Deposit weight density is another analytical method at your disposal, Sampson told the group. It requires a tube sample from the first row of the HP evaporator. The sample is sliced in half longitudinally, separating the cold side of the tube from the hot side (Fig 4). Each side is weighed, cleaned, and reweighed. The difference is deposit weight density. Results are used to determine if the boiler should be cleaned.

In wrapping up his presentation, Sampson said that combining particle counts with wet test results “closes the loop” on Rankine cycle metal transport. The combination offers these three windows into the process:

1. Wet tests correlate particle index to iron transport.

2. Particle index provides real-time, continuous indication of the amount of iron moving through the system.

3. Deposit weight density confirms the amount of deposition on the tubes.

He finished by urging users to reduce corrosion-product formation by minimizing oxygen ingress, suggesting nitrogen blanketing of steam drums and the demin-water tank during shutdowns as well as steam sparging of the hotwell.

Controls, cybersecurity

The session on control systems and cybersecurity featured a presentation on security risks by Daniel Noles, TVA’s manager of controls engineering support. You can access Noles’s slides at The follow-on discussion produced several observations and aphorisms worthy of note, including the following:

  • Plant operators are the industry’s most powerful assets. The job of the control system is to enable the operator to make the right decisions, at the right time, to achieve identified goals. The simpler you can make the control system, the better.
  • Plants have a mixture of legacy and modern control systems. The former don’t have the communications capabilities and security of new equipment and those vulnerabilities must be addressed.
  • Alarm management is a big challenge. However, it takes relatively little effort to have a large, positive impact on operations by eliminating alarms not of primary concern.
  • Tracking startup and shutdown data can identify abnormalities worth correcting.
  • Advanced pattern recognition: Early detection of impending problems offers considerable benefits. This technology is worth investigating.
  • It’s easy to make information available, but how do you make it more understandable and useful to the people who need it? Those who can answer the question will reap rewards.
  • NERC CIP standards 2 through 9 are relatively immature compared to other regulations the industry has to deal with.

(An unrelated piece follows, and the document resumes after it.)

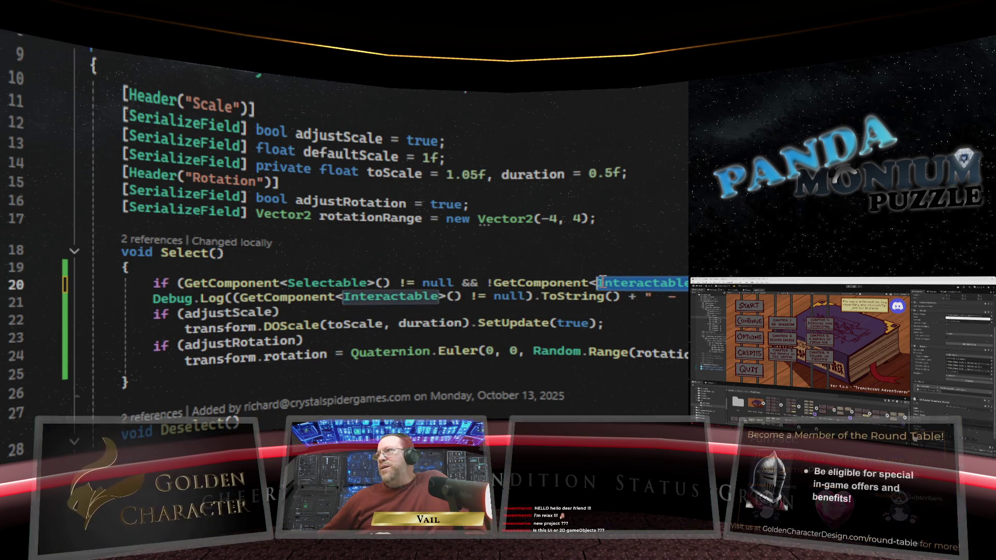
{"action": "mouse_move", "coordinate": [604, 300]}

Version 4 is on the way but will not remain in effect for long; V5 is promised by late 2014. Possible wrinkle: Dept of Homeland Security, sources say, may supercede DOE as the CIP watchdog agency. Stay tuned.
  • The risk of being labeled “non-compliant” may be reducing the focus on security. At least some observers say, “how to comply” seems to have taken precedence over “security.” Reason: “Failure to comply” makes the news and initiates fines. There must be a balance between compliance and security was the attendees’ view. A cybersecurity program that achieves both compliance and security goals begins with people, users generally believe. Example: Don’t be tempted to pick up a USB stick in the parking lot and put it in a plant computer.
  • Technology leverages the process and people. The most complex decisions should be made by people; technology assures repeatability.
  • Success in control-system decision-making and cybersecurity initiatives requires a champion with the ability to explain complex technical issues to executives.